LHC Tunnel

LHC Tunnel

Monday 12 March 2018

Hardware burn-in in the CERN datacenter


During the Ironic sessions at the recent OpenStack Dublin PTG in Spring 2018, there were some discussions on adding a further burn in step to the OpenStack Bare Metal project (Ironic) state machine. The notes summarising the sessions were reported to the openstack-dev list. This blog covers the CERN burn in process for the systems delivered to the data centers as one example of how OpenStack Ironic users could benefit from a set of open source tools to burn in newly delivered servers as a stage within the Ironic workflow.
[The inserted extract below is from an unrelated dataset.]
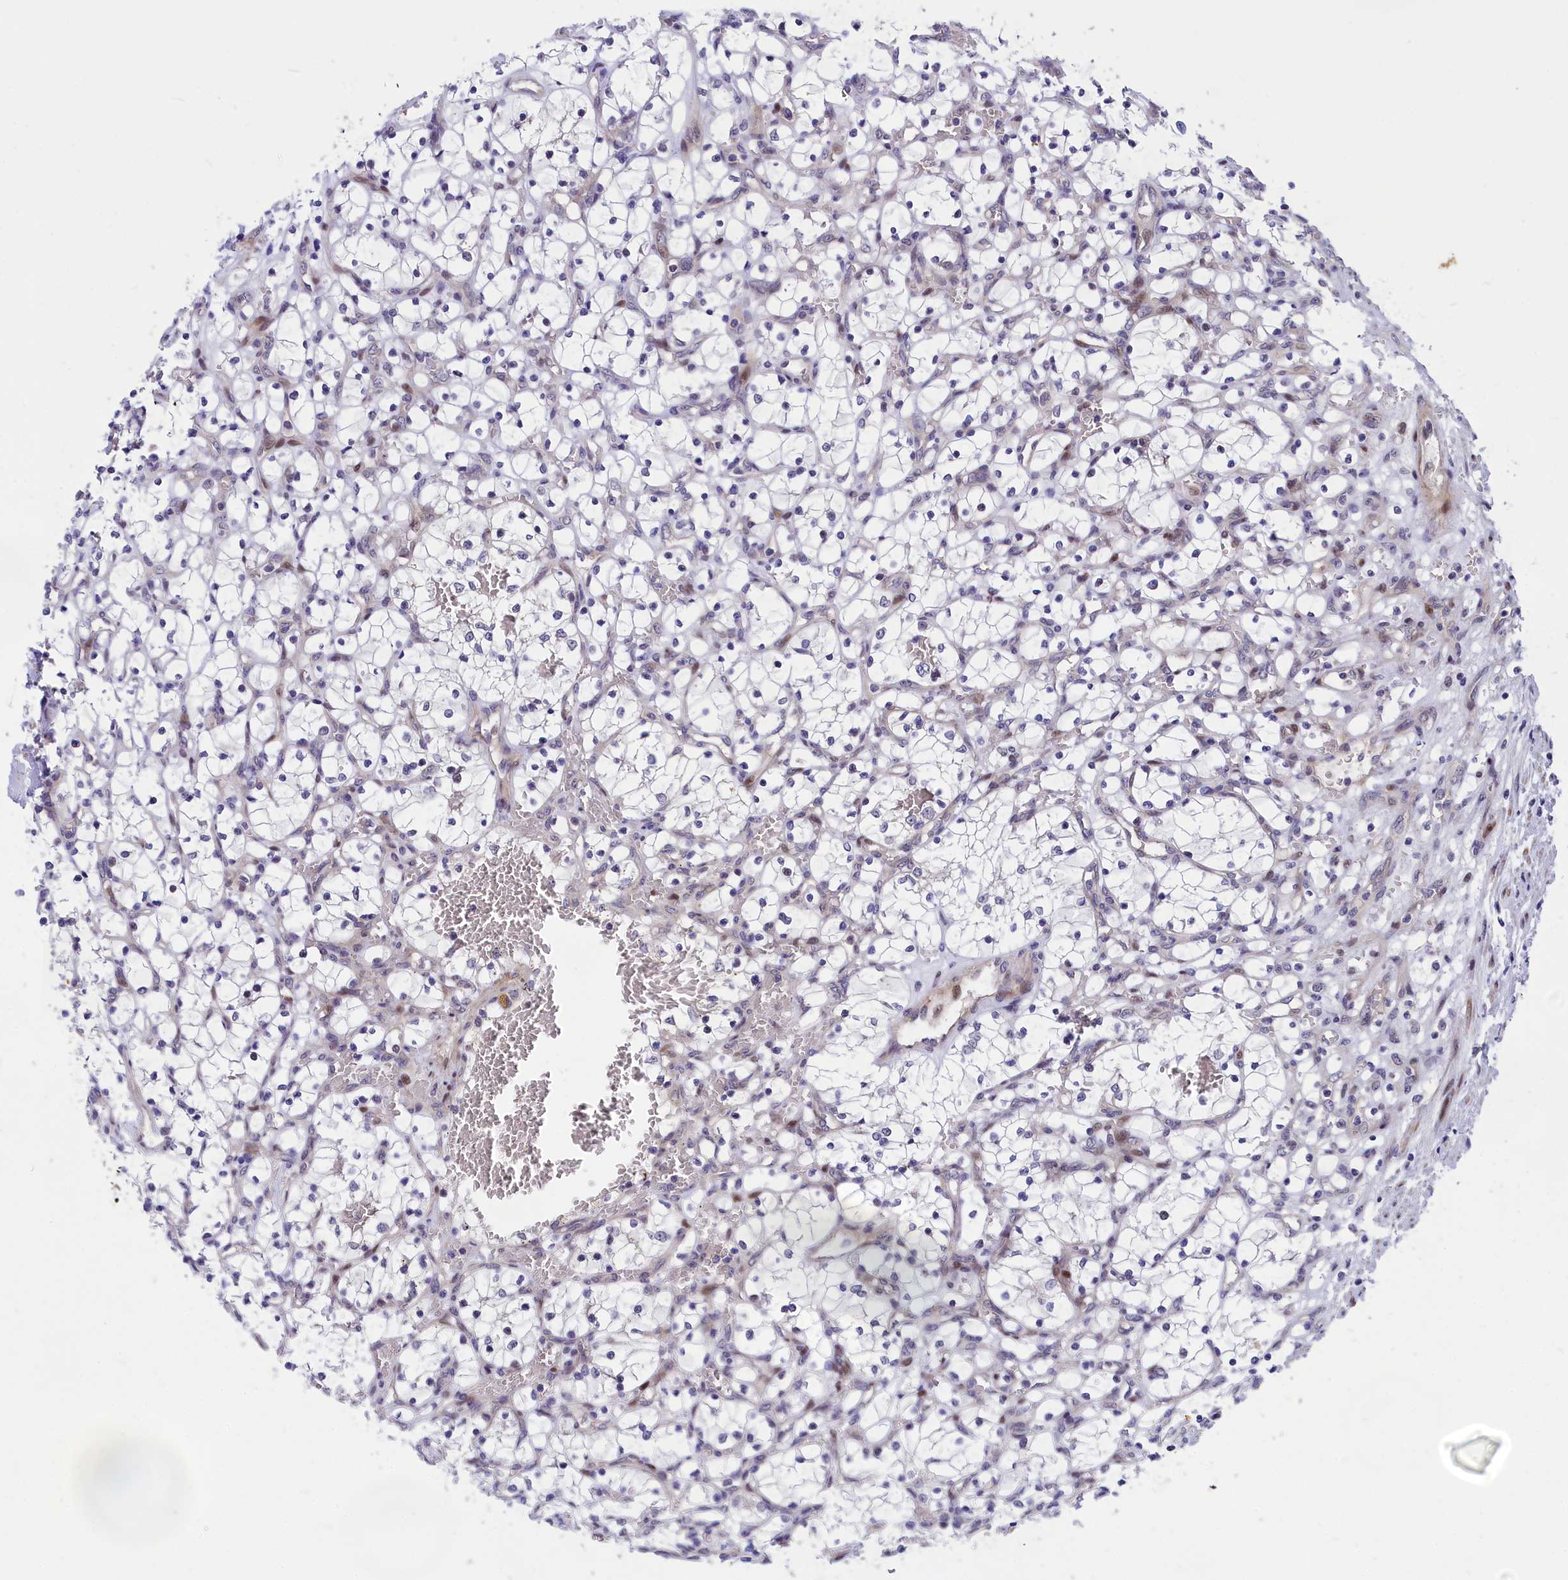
{"staining": {"intensity": "negative", "quantity": "none", "location": "none"}, "tissue": "renal cancer", "cell_type": "Tumor cells", "image_type": "cancer", "snomed": [{"axis": "morphology", "description": "Adenocarcinoma, NOS"}, {"axis": "topography", "description": "Kidney"}], "caption": "DAB immunohistochemical staining of human renal cancer (adenocarcinoma) shows no significant positivity in tumor cells.", "gene": "ANKRD34B", "patient": {"sex": "female", "age": 69}}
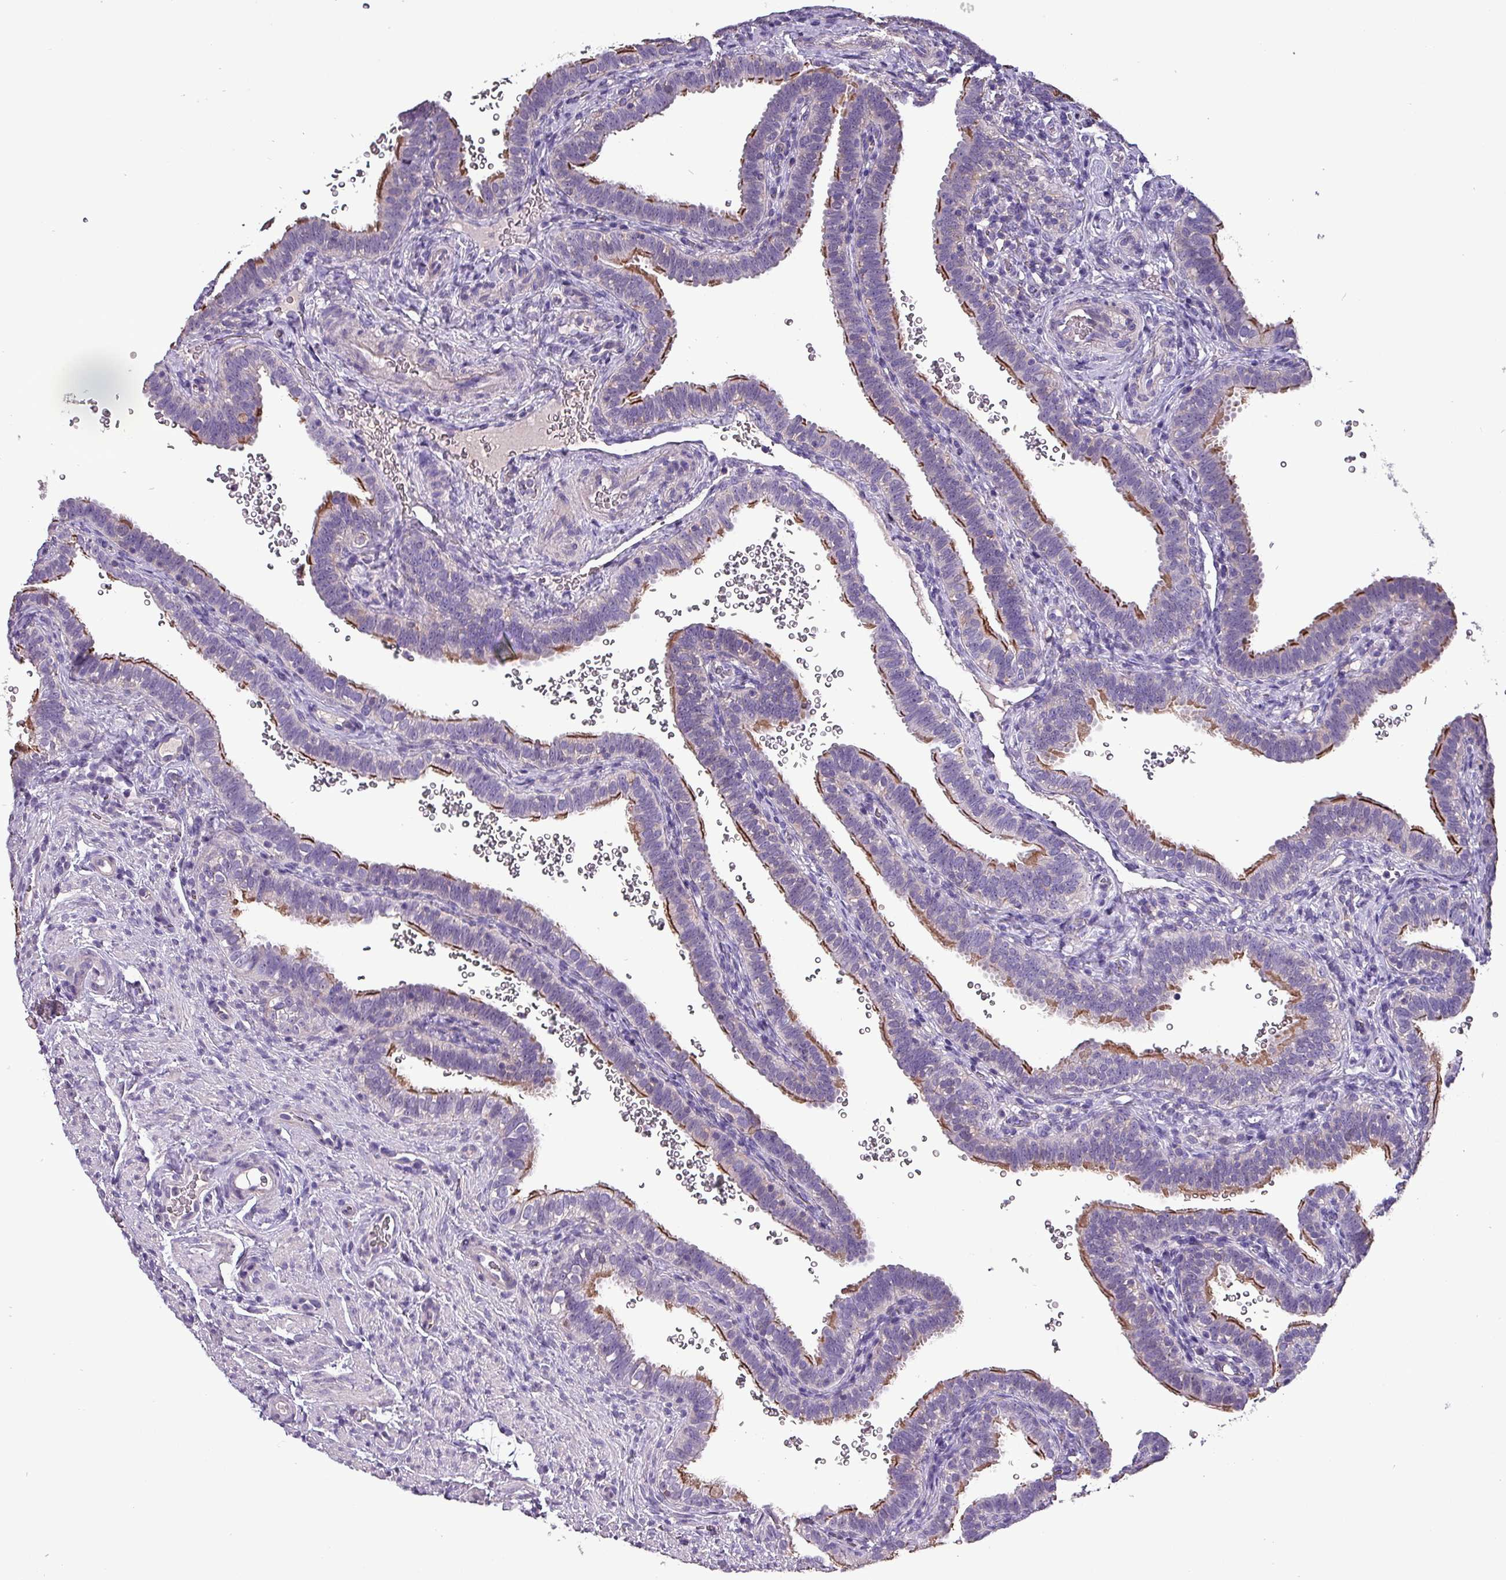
{"staining": {"intensity": "moderate", "quantity": "25%-75%", "location": "cytoplasmic/membranous"}, "tissue": "fallopian tube", "cell_type": "Glandular cells", "image_type": "normal", "snomed": [{"axis": "morphology", "description": "Normal tissue, NOS"}, {"axis": "topography", "description": "Fallopian tube"}], "caption": "Fallopian tube stained with DAB IHC shows medium levels of moderate cytoplasmic/membranous staining in approximately 25%-75% of glandular cells.", "gene": "HTRA4", "patient": {"sex": "female", "age": 41}}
CERN hardware procurement follows a formal process compliant with public procurements. Following a market survey to identify potential companies in CERN's member states, a tender specification is sent to the companies asking for offers based on technical requirements.

Server burn in goals

Following the public procurement processes at CERN, large hardware deliveries occur once or twice a year and smaller deliveries multiple times per year. The overall resource management at CERN was covered in a previous blog. Part of the steps before production involves burn in of new servers. The goals are
  • Ensure that the hardware delivered complies with CERN Technical Specifications
  • Find systematic issues with all machines in a delivery such as bad firmware
  • Identify failed components in single machines
  • Provoke early failure in failing components due to high load during stress testing
Depending on the hardware configuration, the burn-in tests take on average around two weeks but do vary significantly (e.g. for systems with large memory amounts, the memory tests alone can take up to two weeks). This has been found to be a reasonable balance between achieving the goals above compared to delaying the production use of the machines with further testing which may not find more errors.

Successful execution of the CERN burn in processes is required in the tender documents prior to completion of the invoicing.

Workflow

The CERN hardware follows a lifecycle from procurement to retirement as outlined below. The parts marked in red are the ones currently being implemented as part of the CERN Bare Metal deployment.






As part of the evaluation, test systems are requested from the vendor and these are used to validate compliance with the specifications. The results are also retained to ensure that the bulk equipment deliveries correspond to the initial test system configurations and performance.

Preliminary Checks

CERN requires that the Purchase Order ID  and an unique System Serial Number are set in the NVRAM of the Baseboard Management Controller (BMC), in the Field Replaceable Unit (FRU) fields Product Asset Tag (PAT) and Product Serial (PS) respectively:

# ipmitool fru print 0 | tail -2
 Product Serial        : 245410-1
 Product Asset Tag     : CD5792984

The Product Asset Tag is set to the CERN delivery number and the Product Serial is set to the unique serial number for the system unit.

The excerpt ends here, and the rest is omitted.